It was a strange new life that began for Queenie. The links that united her to the old had been suddenly snapped asunder, and she had drifted away into a quiet changeless existence, which seemed almost as unreal as a dream.
It was as though she had no separate individuality or life of her own; her only existence was Emmie, her one thought from morning to night how to gratify the child's capricious whims.
When Emmie opened her eyes on waking she always saw her sister by her bedside; she would stoop over and touch her lips with the fresh, dewy flowers she had in her hand—violets or primroses, or, later on, lilies of the valley and fragrant tea-roses. Emmie loved the roses best.
"I have been out for my morning walk, and look what I have brought you!" Queenie would say. It was always so, always the same surprise, the same sweet morning greeting, the same loving smile; and so it was through the day.
Strangers began to comment on the tall, graceful girl who drove out her little sister day after day in the pony-carriage, or, as Emmie's strength failed, walked by the side of the Bath chair, where the little frail figure seemed to be lost and hidden.
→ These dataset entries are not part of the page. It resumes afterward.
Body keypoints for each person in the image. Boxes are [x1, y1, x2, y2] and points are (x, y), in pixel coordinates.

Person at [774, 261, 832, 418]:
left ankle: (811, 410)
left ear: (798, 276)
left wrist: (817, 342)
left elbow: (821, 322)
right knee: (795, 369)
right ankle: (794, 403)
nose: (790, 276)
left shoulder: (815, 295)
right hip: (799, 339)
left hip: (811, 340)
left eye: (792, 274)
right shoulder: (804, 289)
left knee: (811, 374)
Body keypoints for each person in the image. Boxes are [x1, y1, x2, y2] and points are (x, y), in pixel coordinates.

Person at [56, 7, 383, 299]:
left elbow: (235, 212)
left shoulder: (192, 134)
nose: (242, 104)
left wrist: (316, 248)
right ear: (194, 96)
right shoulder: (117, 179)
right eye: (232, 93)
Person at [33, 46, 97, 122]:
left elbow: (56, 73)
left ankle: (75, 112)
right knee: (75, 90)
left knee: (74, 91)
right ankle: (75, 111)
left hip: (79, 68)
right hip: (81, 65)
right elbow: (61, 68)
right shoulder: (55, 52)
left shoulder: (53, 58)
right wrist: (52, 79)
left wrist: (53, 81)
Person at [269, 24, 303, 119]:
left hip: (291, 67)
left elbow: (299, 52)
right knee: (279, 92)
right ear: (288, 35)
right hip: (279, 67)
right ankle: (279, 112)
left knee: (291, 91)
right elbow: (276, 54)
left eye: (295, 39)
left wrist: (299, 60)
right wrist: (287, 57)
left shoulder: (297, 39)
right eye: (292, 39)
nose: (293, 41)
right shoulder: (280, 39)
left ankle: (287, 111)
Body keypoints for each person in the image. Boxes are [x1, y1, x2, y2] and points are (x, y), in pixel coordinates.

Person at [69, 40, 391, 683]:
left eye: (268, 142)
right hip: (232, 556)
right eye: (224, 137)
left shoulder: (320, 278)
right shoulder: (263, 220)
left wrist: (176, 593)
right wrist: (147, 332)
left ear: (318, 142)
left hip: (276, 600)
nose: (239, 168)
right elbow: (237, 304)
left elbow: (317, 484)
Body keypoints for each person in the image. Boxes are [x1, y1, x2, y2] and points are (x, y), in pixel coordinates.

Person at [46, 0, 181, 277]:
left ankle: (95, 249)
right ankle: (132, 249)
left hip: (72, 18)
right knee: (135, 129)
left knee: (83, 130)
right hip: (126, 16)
How Emmie loved to watch the ships and the little brown fishing-smacks! The shifting groups on the esplanade pleased and amused her; the music on the pier charmed her. As the daylight faded away, and the waves grew solemn and grey in the twilight, she would lie on her couch contentedly for hours, while Queenie read or sung to her and told her the simple tales of her own production.
"I never dared to think; I just prayed, and so my little stock of daily strength was recruited, like the widow's cruse," Queenie said very simply long afterwards to one who questioned her of that sad summer. "Life just then meant Emmie to me, and nothing else."
It was true; she never dared to think. Week by week and month by month the brave-hearted girl crushed down the dull aching pain of weary suspense and doubt; month by month she bore the loneliness of that sad watching, with the end plainly before her, and yet no complaint of her bitter load of trouble harassed the kind hearts of the friends she had left.
Very brief and touching were her few letters to Langley; but they told little save the record of their daily life—"Emmie was no better, or a little weaker," and that was all.
One day, about two months after they had been settled at St. Leonards, a letter came from Garth. The sight of the handwriting made Queenie tremble with sudden emotion; but her face soon paled and saddened as she read it.
It was brief, but kind, and had evidently been written with great care. It spoke of the death of their uncle, who was almost a stranger to his nephews and nieces, but who had taken a fancy to Garth in his last illness and had left him his little all.